Keeler described her uncle as "quite the ladies' man," and White said she believes he had a serious girlfriend in Biloxi, Miss., before he was sent overseas.

Brown enlisted in the military on Dec. 8, 1941, the day after the attack on Pearl Harbor. He was trained at several locations in the South as a gunner and a flight engineer, and earned the rank of staff sergeant.

He was killed June 4, 1943, when his plane crashed into a mountain in Wales during foggy weather while flying to England. It was one of two planes in an eight-aircraft formation to crash that day.

Jones grew up not far from where Brown's aircraft went down, and has devoted countless hours to researching the crash and the men who died in it. In an e-mail to a Havre Daily News reporter, Jones said the other men in Brown's crew were the pilot, Lt. Robert Lawrence of Newark Valley, N.Y., Lt. Hulbert Robertson, of Comanche, Texas, and flight officer James Jackson of Carrollton, Ga.

"The B-26 flew into a mountain called Carn Llidi, near the town of St. David's, Pembrokeshire," Jones wrote. "The mountain is really a rock which stands above the relatively flat countryside around it. The aircraft came in and hit the slope about half-way up. It then careered up the hill; one engine carried on over the summit. A few pieces of aluminum can be found in the green area on the right-hand side of the rock a few feet from the summit."

In 1999, a hiker on Carn Llidi came across a propeller blade from Brown's aircraft. A Welsh company refurbished the blade free of charge, and Jones plans to incorporate it into a memorial that will be placed at the crash site.

"During war time, such accidents were not widely reported," he wrote. "It's a chance to tell everybody about what happened on the mountainside on that day, and of course to remember the sacrifice made by four young men from far across the Atlantic."

Jones has managed to get in touch with at least one other relative of the men in Brown's crew. He contacted the daughter of Hulbertson, and she eventually traveled to Wales and visited the crash site.

White said she may also visit the site where her brother's life came to an end and where Jones plans a memorial, but the prospect is daunting.

"Right at the moment, it's a scary feeling," she said. "It's so far."

Sgt. Brown was buried in England following the crash.
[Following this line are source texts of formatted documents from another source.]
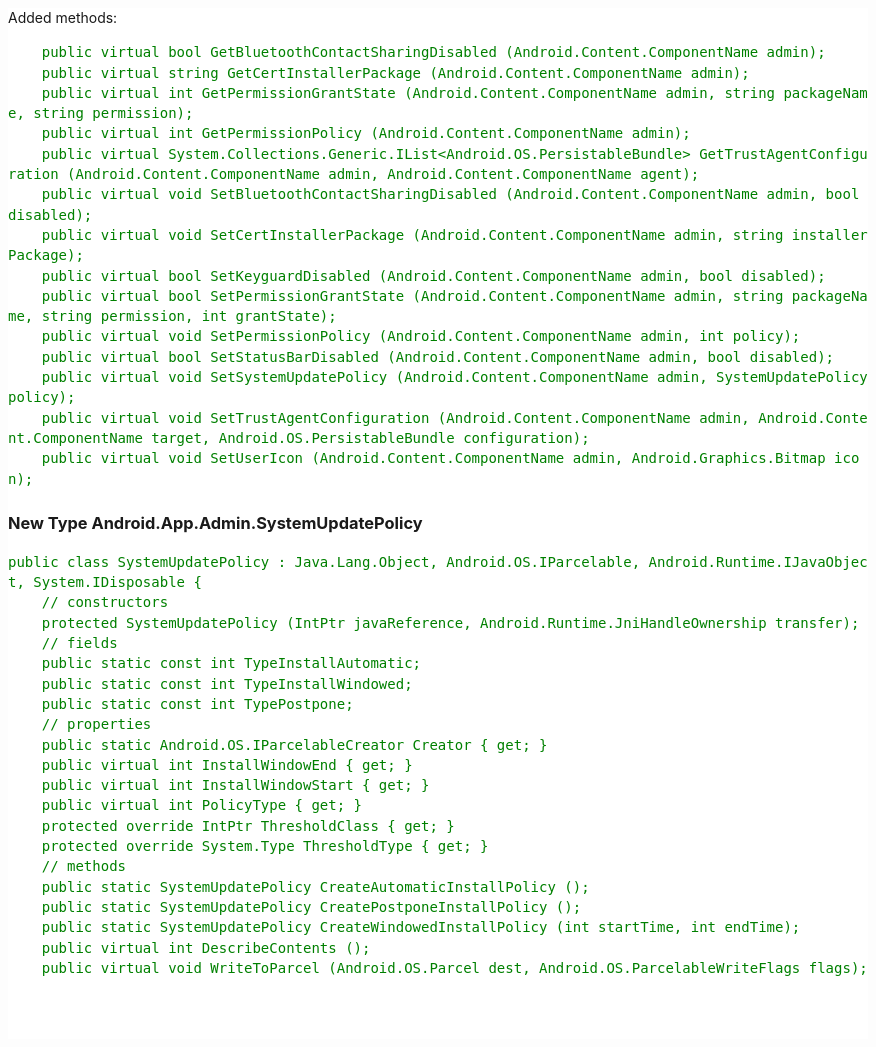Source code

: Added methods:

<pre style='color: green'>
	public virtual bool GetBluetoothContactSharingDisabled (Android.Content.ComponentName admin);
	public virtual string GetCertInstallerPackage (Android.Content.ComponentName admin);
	public virtual int GetPermissionGrantState (Android.Content.ComponentName admin, string packageName, string permission);
	public virtual int GetPermissionPolicy (Android.Content.ComponentName admin);
	public virtual System.Collections.Generic.IList&lt;Android.OS.PersistableBundle&gt; GetTrustAgentConfiguration (Android.Content.ComponentName admin, Android.Content.ComponentName agent);
	public virtual void SetBluetoothContactSharingDisabled (Android.Content.ComponentName admin, bool disabled);
	public virtual void SetCertInstallerPackage (Android.Content.ComponentName admin, string installerPackage);
	public virtual bool SetKeyguardDisabled (Android.Content.ComponentName admin, bool disabled);
	public virtual bool SetPermissionGrantState (Android.Content.ComponentName admin, string packageName, string permission, int grantState);
	public virtual void SetPermissionPolicy (Android.Content.ComponentName admin, int policy);
	public virtual bool SetStatusBarDisabled (Android.Content.ComponentName admin, bool disabled);
	public virtual void SetSystemUpdatePolicy (Android.Content.ComponentName admin, SystemUpdatePolicy policy);
	public virtual void SetTrustAgentConfiguration (Android.Content.ComponentName admin, Android.Content.ComponentName target, Android.OS.PersistableBundle configuration);
	public virtual void SetUserIcon (Android.Content.ComponentName admin, Android.Graphics.Bitmap icon);
</pre>

### New Type Android.App.Admin.SystemUpdatePolicy

<pre style='color: green'>
public class SystemUpdatePolicy : Java.Lang.Object, Android.OS.IParcelable, Android.Runtime.IJavaObject, System.IDisposable {
	// constructors
	protected SystemUpdatePolicy (IntPtr javaReference, Android.Runtime.JniHandleOwnership transfer);
	// fields
	public static const int TypeInstallAutomatic;
	public static const int TypeInstallWindowed;
	public static const int TypePostpone;
	// properties
	public static Android.OS.IParcelableCreator Creator { get; }
	public virtual int InstallWindowEnd { get; }
	public virtual int InstallWindowStart { get; }
	public virtual int PolicyType { get; }
	protected override IntPtr ThresholdClass { get; }
	protected override System.Type ThresholdType { get; }
	// methods
	public static SystemUpdatePolicy CreateAutomaticInstallPolicy ();
	public static SystemUpdatePolicy CreatePostponeInstallPolicy ();
	public static SystemUpdatePolicy CreateWindowedInstallPolicy (int startTime, int endTime);
	public virtual int DescribeContents ();
	public virtual void WriteToParcel (Android.OS.Parcel dest, Android.OS.ParcelableWriteFlags flags);
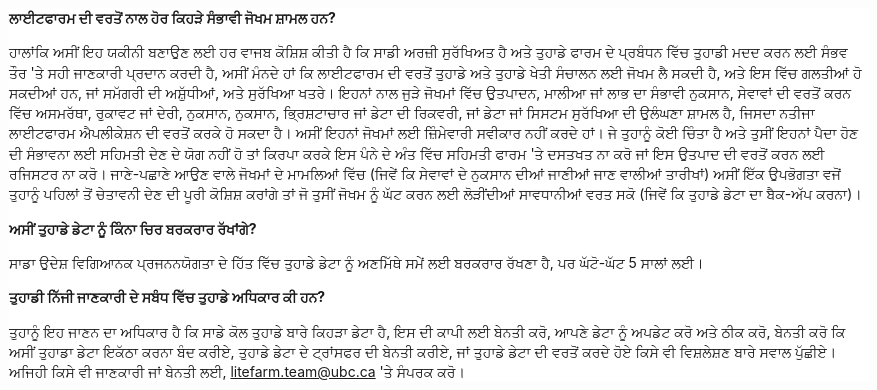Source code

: **ਲਾਈਟਫਾਰਮ ਦੀ ਵਰਤੋਂ ਨਾਲ ਹੋਰ ਕਿਹੜੇ ਸੰਭਾਵੀ ਜੋਖਮ ਸ਼ਾਮਲ ਹਨ?**

ਹਾਲਾਂਕਿ ਅਸੀਂ ਇਹ ਯਕੀਨੀ ਬਣਾਉਣ ਲਈ ਹਰ ਵਾਜਬ ਕੋਸ਼ਿਸ਼ ਕੀਤੀ ਹੈ ਕਿ ਸਾਡੀ ਅਰਜ਼ੀ ਸੁਰੱਖਿਅਤ ਹੈ ਅਤੇ ਤੁਹਾਡੇ ਫਾਰਮ ਦੇ ਪ੍ਰਬੰਧਨ ਵਿੱਚ ਤੁਹਾਡੀ ਮਦਦ ਕਰਨ ਲਈ ਸੰਭਵ ਤੌਰ 'ਤੇ ਸਹੀ ਜਾਣਕਾਰੀ ਪ੍ਰਦਾਨ ਕਰਦੀ ਹੈ, ਅਸੀਂ ਮੰਨਦੇ ਹਾਂ ਕਿ ਲਾਈਟਫਾਰਮ ਦੀ ਵਰਤੋਂ ਤੁਹਾਡੇ ਅਤੇ ਤੁਹਾਡੇ ਖੇਤੀ ਸੰਚਾਲਨ ਲਈ ਜੋਖਮ ਲੈ ਸਕਦੀ ਹੈ, ਅਤੇ ਇਸ ਵਿੱਚ ਗਲਤੀਆਂ ਹੋ ਸਕਦੀਆਂ ਹਨ, ਜਾਂ ਸਮੱਗਰੀ ਦੀ ਅਸ਼ੁੱਧੀਆਂ, ਅਤੇ ਸੁਰੱਖਿਆ ਖਤਰੇ। ਇਹਨਾਂ ਨਾਲ ਜੁੜੇ ਜੋਖਮਾਂ ਵਿੱਚ ਉਤਪਾਦਨ, ਮਾਲੀਆ ਜਾਂ ਲਾਭ ਦਾ ਸੰਭਾਵੀ ਨੁਕਸਾਨ, ਸੇਵਾਵਾਂ ਦੀ ਵਰਤੋਂ ਕਰਨ ਵਿੱਚ ਅਸਮਰੱਥਾ, ਰੁਕਾਵਟ ਜਾਂ ਦੇਰੀ, ਨੁਕਸਾਨ, ਨੁਕਸਾਨ, ਭ੍ਰਿਸ਼ਟਾਚਾਰ ਜਾਂ ਡੇਟਾ ਦੀ ਰਿਕਵਰੀ, ਜਾਂ ਡੇਟਾ ਜਾਂ ਸਿਸਟਮ ਸੁਰੱਖਿਆ ਦੀ ਉਲੰਘਣਾ ਸ਼ਾਮਲ ਹੈ, ਜਿਸਦਾ ਨਤੀਜਾ ਲਾਈਟਫਾਰਮ ਐਪਲੀਕੇਸ਼ਨ ਦੀ ਵਰਤੋਂ ਕਰਕੇ ਹੋ ਸਕਦਾ ਹੈ। ਅਸੀਂ ਇਹਨਾਂ ਜੋਖਮਾਂ ਲਈ ਜ਼ਿੰਮੇਵਾਰੀ ਸਵੀਕਾਰ ਨਹੀਂ ਕਰਦੇ ਹਾਂ। ਜੇ ਤੁਹਾਨੂੰ ਕੋਈ ਚਿੰਤਾ ਹੈ ਅਤੇ ਤੁਸੀਂ ਇਹਨਾਂ ਪੈਦਾ ਹੋਣ ਦੀ ਸੰਭਾਵਨਾ ਲਈ ਸਹਿਮਤੀ ਦੇਣ ਦੇ ਯੋਗ ਨਹੀਂ ਹੋ ਤਾਂ ਕਿਰਪਾ ਕਰਕੇ ਇਸ ਪੰਨੇ ਦੇ ਅੰਤ ਵਿੱਚ ਸਹਿਮਤੀ ਫਾਰਮ 'ਤੇ ਦਸਤਖਤ ਨਾ ਕਰੋ ਜਾਂ ਇਸ ਉਤਪਾਦ ਦੀ ਵਰਤੋਂ ਕਰਨ ਲਈ ਰਜਿਸਟਰ ਨਾ ਕਰੋ। ਜਾਣੇ-ਪਛਾਣੇ ਆਉਣ ਵਾਲੇ ਜੋਖਮਾਂ ਦੇ ਮਾਮਲਿਆਂ ਵਿੱਚ (ਜਿਵੇਂ ਕਿ ਸੇਵਾਵਾਂ ਦੇ ਨੁਕਸਾਨ ਦੀਆਂ ਜਾਣੀਆਂ ਜਾਣ ਵਾਲੀਆਂ ਤਾਰੀਖਾਂ) ਅਸੀਂ ਇੱਕ ਉਪਭੋਗਤਾ ਵਜੋਂ ਤੁਹਾਨੂੰ ਪਹਿਲਾਂ ਤੋਂ ਚੇਤਾਵਨੀ ਦੇਣ ਦੀ ਪੂਰੀ ਕੋਸ਼ਿਸ਼ ਕਰਾਂਗੇ ਤਾਂ ਜੋ ਤੁਸੀਂ ਜੋਖਮ ਨੂੰ ਘੱਟ ਕਰਨ ਲਈ ਲੋੜੀਂਦੀਆਂ ਸਾਵਧਾਨੀਆਂ ਵਰਤ ਸਕੋ (ਜਿਵੇਂ ਕਿ ਤੁਹਾਡੇ ਡੇਟਾ ਦਾ ਬੈਕ-ਅੱਪ ਕਰਨਾ)।

**ਅਸੀਂ ਤੁਹਾਡੇ ਡੇਟਾ ਨੂੰ ਕਿੰਨਾ ਚਿਰ ਬਰਕਰਾਰ ਰੱਖਾਂਗੇ?**

ਸਾਡਾ ਉਦੇਸ਼ ਵਿਗਿਆਨਕ ਪ੍ਰਜਨਨਯੋਗਤਾ ਦੇ ਹਿੱਤ ਵਿੱਚ ਤੁਹਾਡੇ ਡੇਟਾ ਨੂੰ ਅਣਮਿੱਥੇ ਸਮੇਂ ਲਈ ਬਰਕਰਾਰ ਰੱਖਣਾ ਹੈ, ਪਰ ਘੱਟੋ-ਘੱਟ 5 ਸਾਲਾਂ ਲਈ।

**ਤੁਹਾਡੀ ਨਿੱਜੀ ਜਾਣਕਾਰੀ ਦੇ ਸਬੰਧ ਵਿੱਚ ਤੁਹਾਡੇ ਅਧਿਕਾਰ ਕੀ ਹਨ?**

ਤੁਹਾਨੂੰ ਇਹ ਜਾਣਨ ਦਾ ਅਧਿਕਾਰ ਹੈ ਕਿ ਸਾਡੇ ਕੋਲ ਤੁਹਾਡੇ ਬਾਰੇ ਕਿਹੜਾ ਡੇਟਾ ਹੈ, ਇਸ ਦੀ ਕਾਪੀ ਲਈ ਬੇਨਤੀ ਕਰੋ, ਆਪਣੇ ਡੇਟਾ ਨੂੰ ਅਪਡੇਟ ਕਰੋ ਅਤੇ ਠੀਕ ਕਰੋ, ਬੇਨਤੀ ਕਰੋ ਕਿ ਅਸੀਂ ਤੁਹਾਡਾ ਡੇਟਾ ਇਕੱਠਾ ਕਰਨਾ ਬੰਦ ਕਰੀਏ, ਤੁਹਾਡੇ ਡੇਟਾ ਦੇ ਟ੍ਰਾਂਸਫਰ ਦੀ ਬੇਨਤੀ ਕਰੀਏ, ਜਾਂ ਤੁਹਾਡੇ ਡੇਟਾ ਦੀ ਵਰਤੋਂ ਕਰਦੇ ਹੋਏ ਕਿਸੇ ਵੀ ਵਿਸ਼ਲੇਸ਼ਣ ਬਾਰੇ ਸਵਾਲ ਪੁੱਛੀਏ। ਅਜਿਹੀ ਕਿਸੇ ਵੀ ਜਾਣਕਾਰੀ ਜਾਂ ਬੇਨਤੀ ਲਈ, litefarm.team@ubc.ca 'ਤੇ ਸੰਪਰਕ ਕਰੋ।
After World War II, with the help of the International Red Cross, his family arranged to have his body brought back to the United States, where he was given a military burial at Fort Snelling Cemetery in Minnesota, Keeler said.

White remembers the ceremony vividly. She recalls picking up the shell casings from the 21-gun salute, which were then distributed among family members.

For years after the funeral, flowers appeared on Brown's grave, White said, adding that they may have been left by his sweetheart from Biloxi.

The fallen aviator's name appears on a plaque in front of the Hill County Courthouse that honors those from Havre who were killed during World War II.